(Records from a data collection)
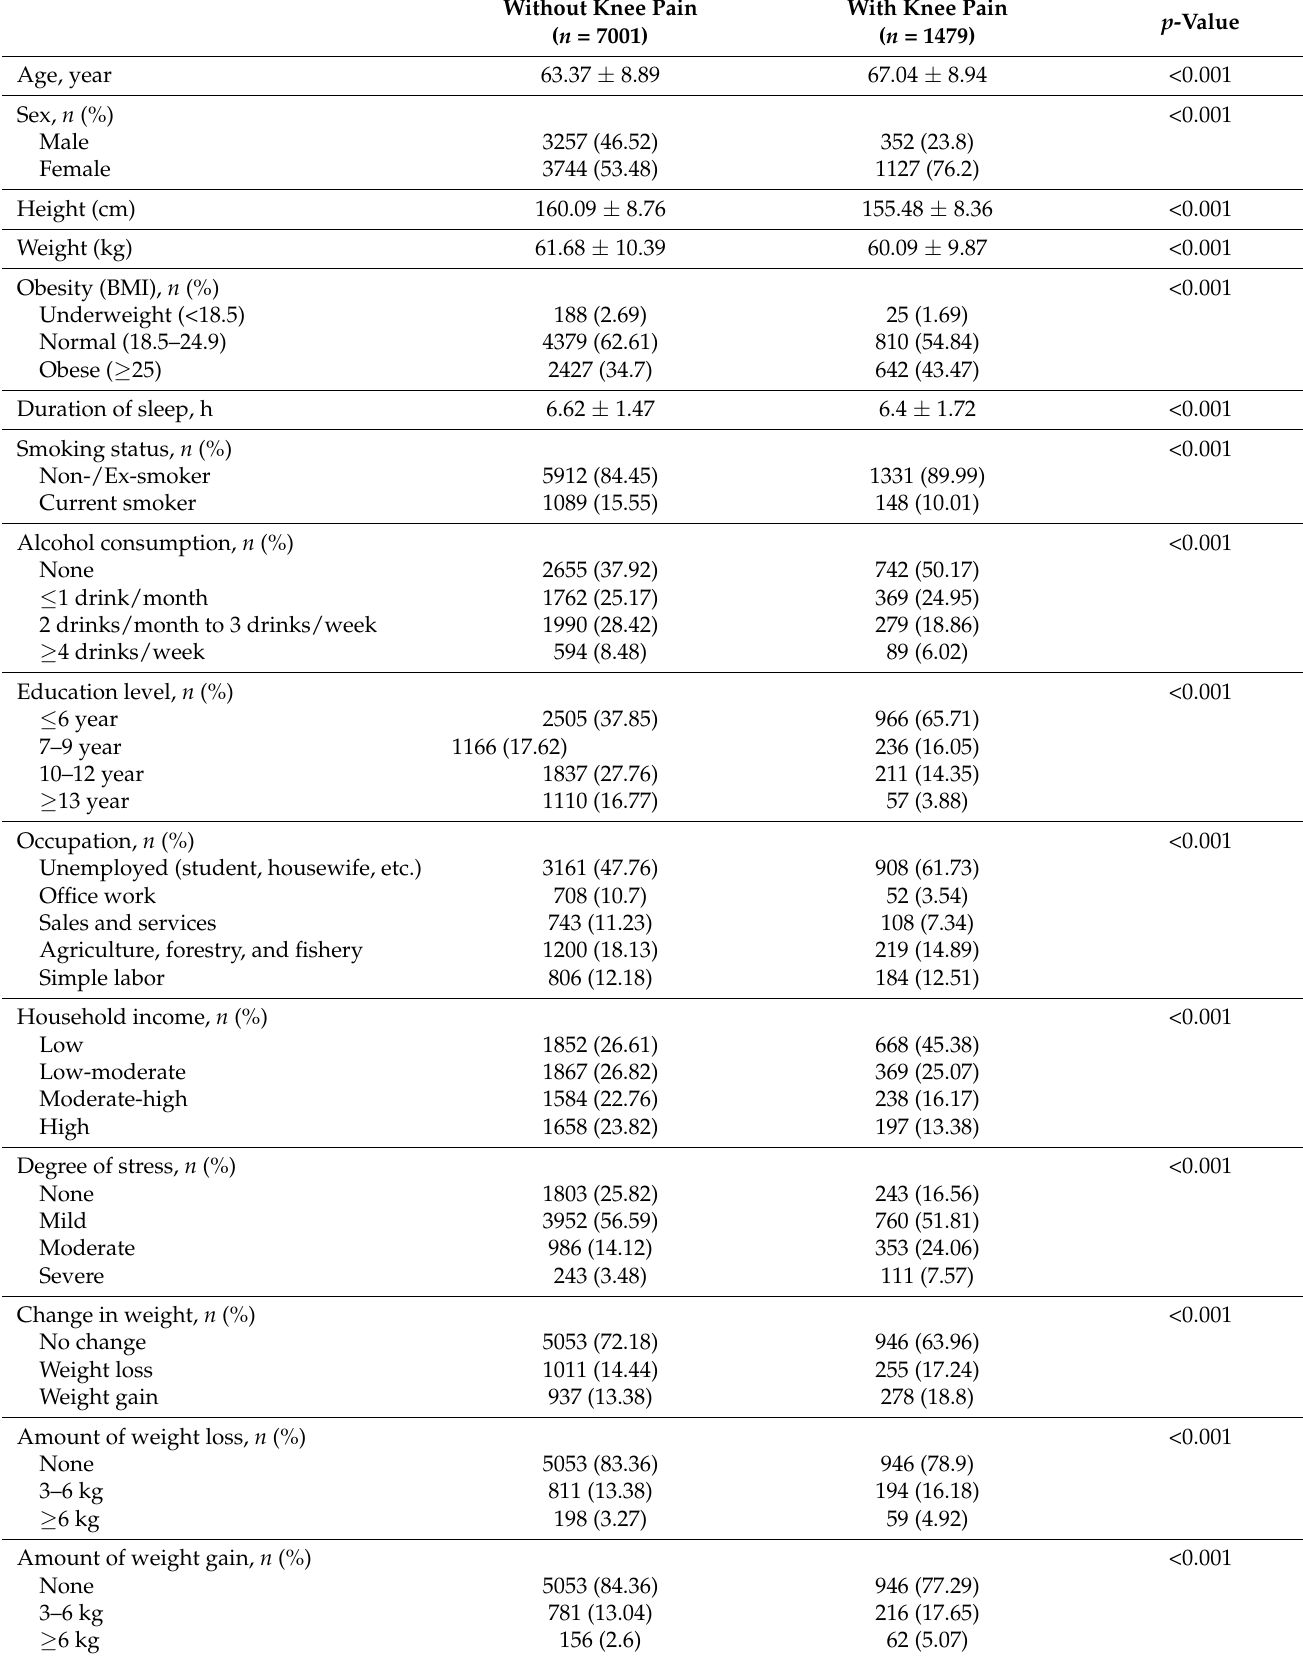
Table 1. General participant characteristics according to knee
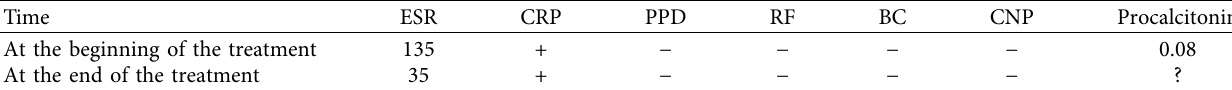
Table 1: The diagnosis test and inflammatory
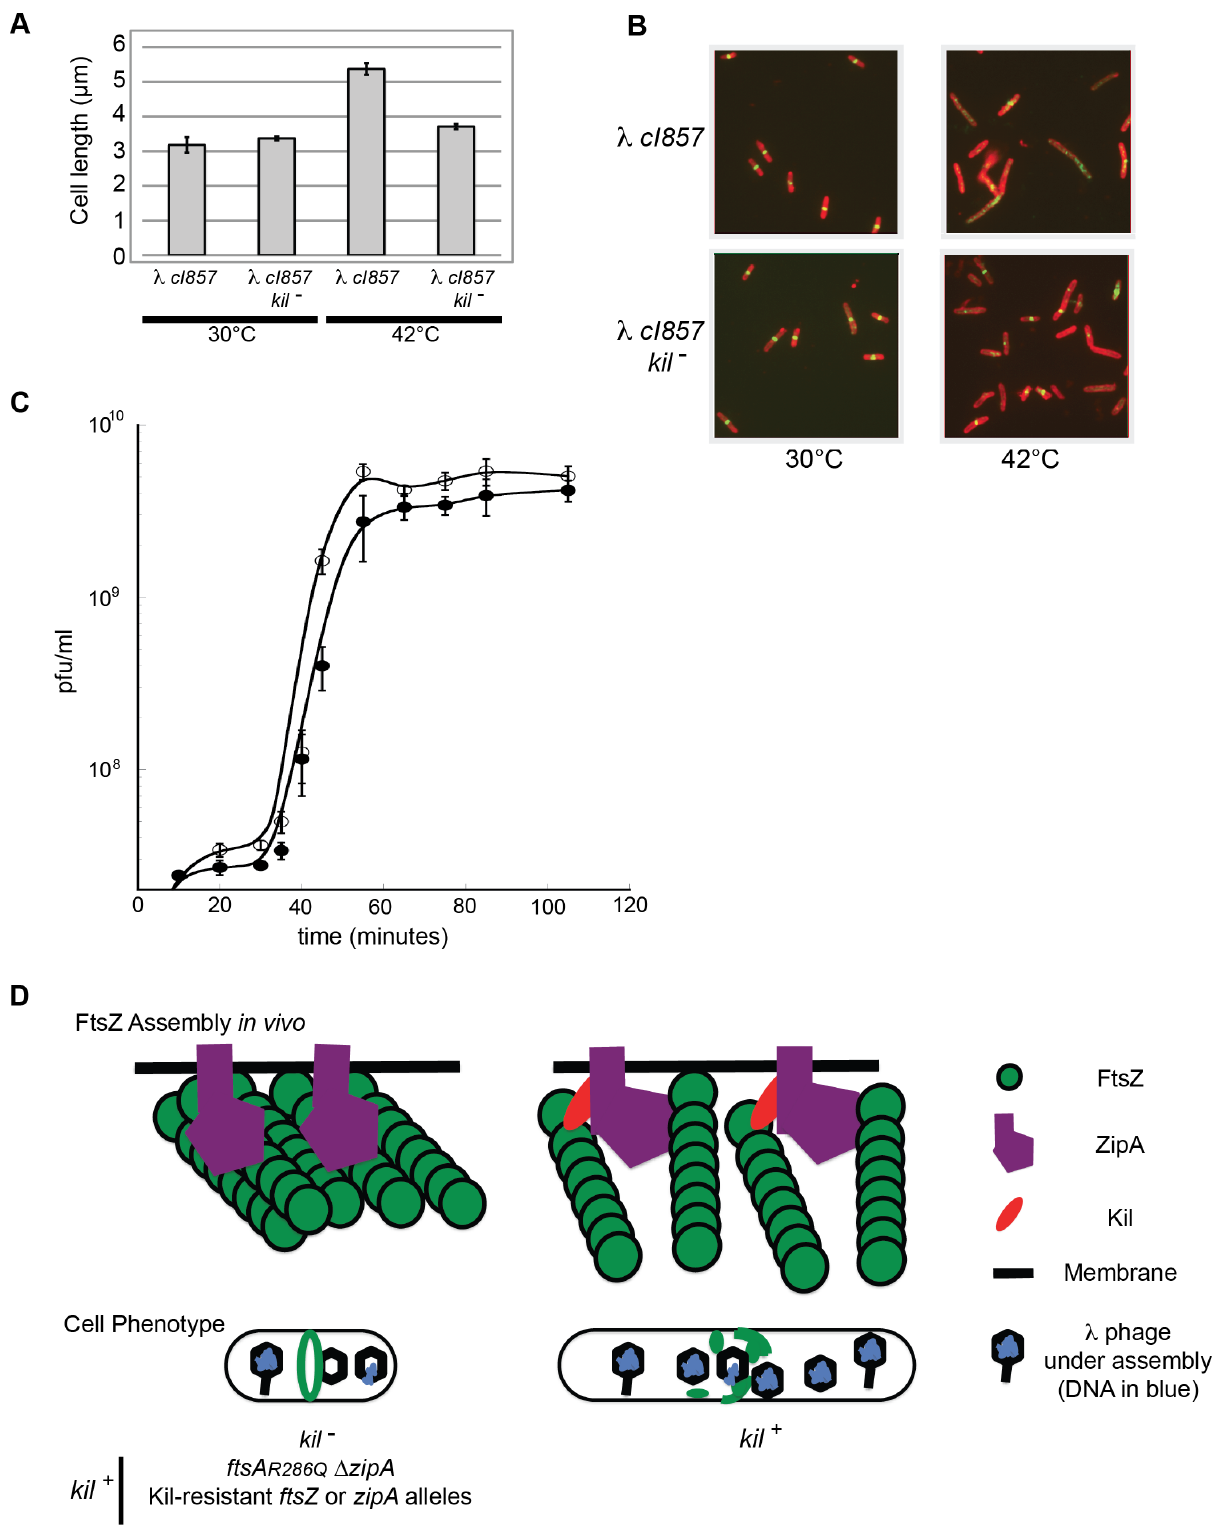
Figure 9. l lysogen induction inhibits host cell division in a kil -dependent manner. (A) Induction of a l lysogen results in a kil -dependent increase in E. coli cell length prior to host cell lysis. The average fixed-cell lengths of indicated kil + and kil 2 strain populations 40 minutes post l lysogen induction (42 u C), or control non-inducing conditions (30 u C) are plotted. Error bars represent standard deviation between three separate population measurements. (B) Induction of a l lysogen results in a kil -dependent, near-total ablation of FtsZ rings prior to host lysis. Representative IFM micrographs stained for cell wall (red) and a -FtsZ (green) are shown from the same fixed cells used for (A); the indicated genotypes and growth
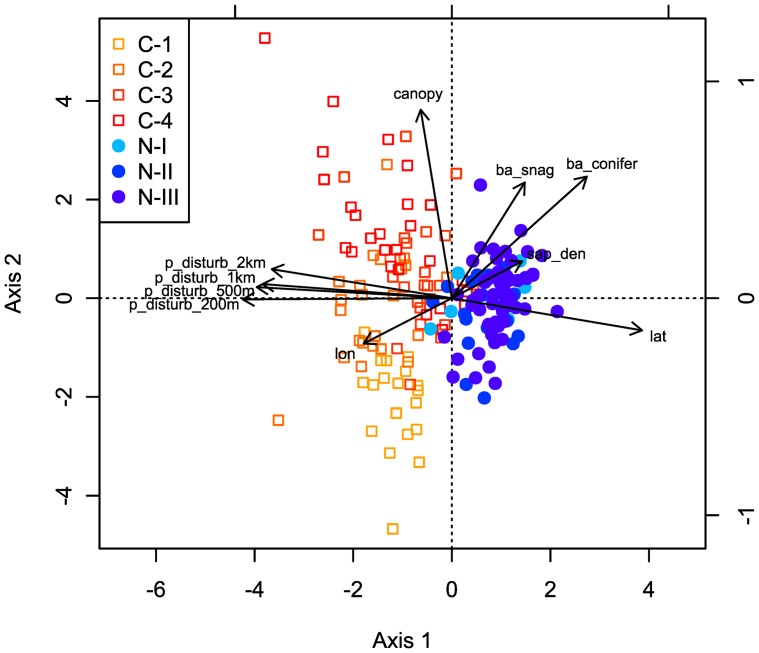
The positions of sampling sites in a constrained ordination space characterised by environmental variables.An arrow's length and its angle represent the strength of the correlation between the corresponding environmental variable and the first two ordination axes. The first axis of the constrained ordination diagram showed latitudinal transition of landscape-level disturbance gradients, and the second axis showed differences in canopy cover across successional gradient in post-clearcutting environment. Environmental variables: lon: longitude, lat: latitude, ba_conifer: basal area of conifer, canopy: canopy cover, sap_den: sapling density, ba_snag: basal area of snag, p_disturb_200 m: proportion of disturbed area at 200 m, p_disturb_500 m: proportion of disturbed area at 500 m, p_disturb_1 km: proportion of disturbed area at 1 km, p_disturb_2 km: proportion of disturbed area at 2 km. Age classes: C-1, C-2, C-3, and C-4: 5–19, 20–39, 40–59, and 60–70 year old clearcutting stands, respectively, N-I, N-II, and N-III: 50–79, 80–120, and >120 year old natural stands, respectively.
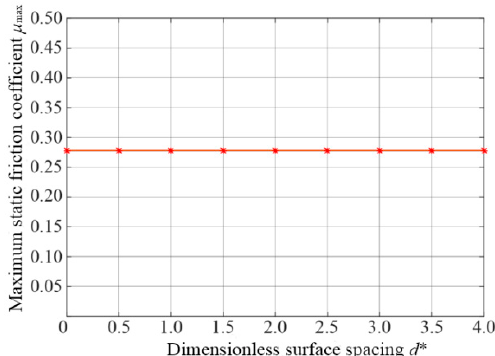
Figure 12. Change of maximum static friction coefficient between the bottom of grouting clamp wedge and steel pipe contact surface.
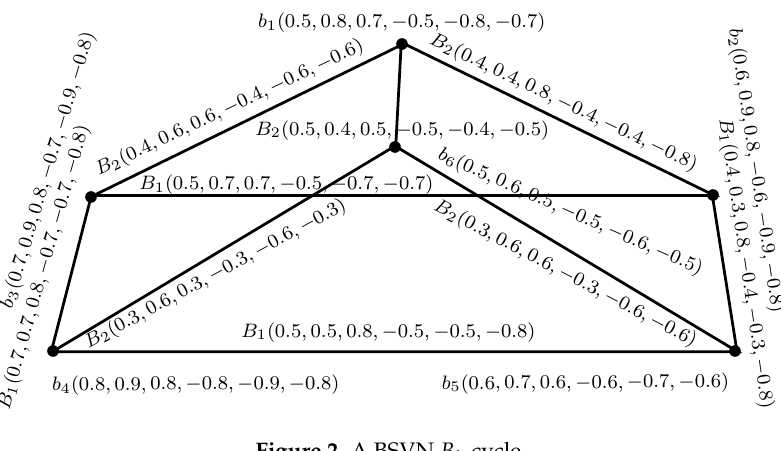
Figure 2. A BSVN B 1 -cycle.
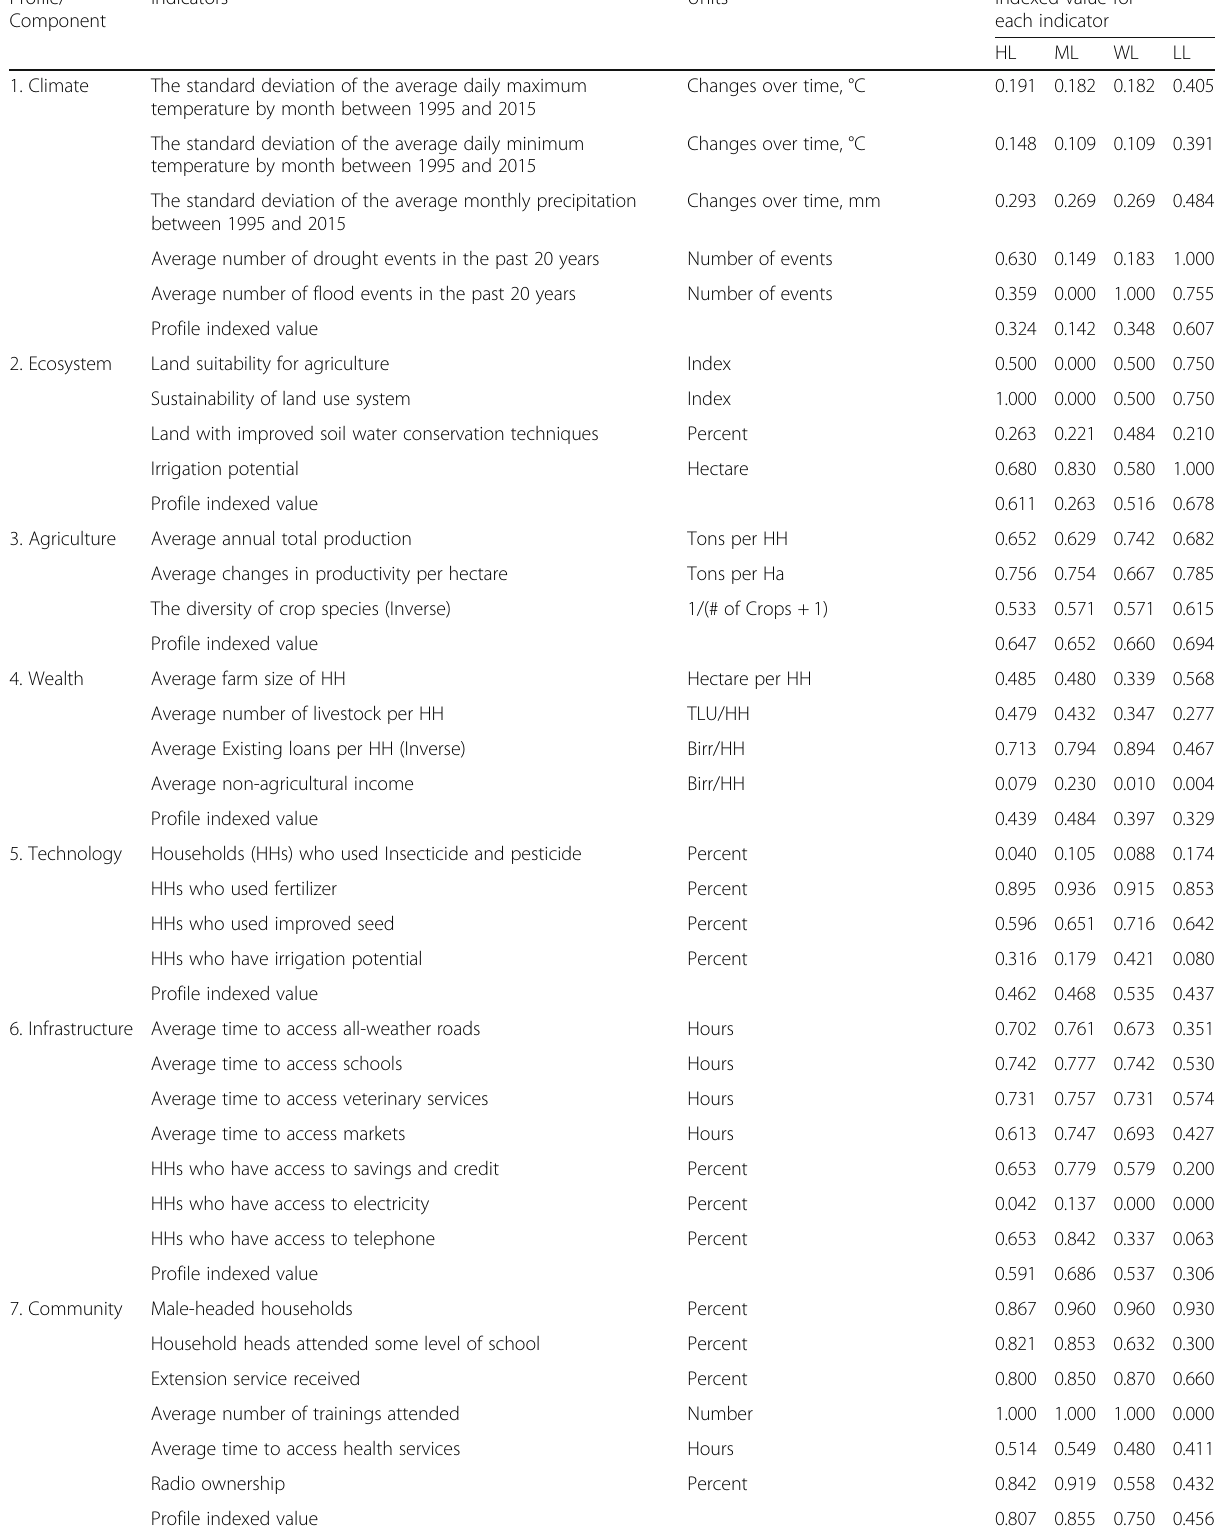
Table 2 Indexed indicators, profiles, and overall LVI for highland, midland, wetland, and lowland AESs Profile/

_REQUIRED WORK:_ Output the data above exactly, beginning at its first line and ending with the line that holds "Figure 9. l". Leave out the pictures and add nothing.

_SOLUTION TO THE EXERCISE:_
Table 1. General participant characteristics according to knee
Table 1: The diagnosis test and inflammatory
Figure 9. l lysogen induction inhibits host cell division in a kil -dependent manner. (A) Induction of a l lysogen results in a kil -dependent increase in E. coli cell length prior to host cell lysis. The average fixed-cell lengths of indicated kil + and kil 2 strain populations 40 minutes post l lysogen induction (42 u C), or control non-inducing conditions (30 u C) are plotted. Error bars represent standard deviation between three separate population measurements. (B) Induction of a l lysogen results in a kil -dependent, near-total ablation of FtsZ rings prior to host lysis. Representative IFM micrographs stained for cell wall (red) and a -FtsZ (green) are shown from the same fixed cells used for (A); the indicated genotypes and growth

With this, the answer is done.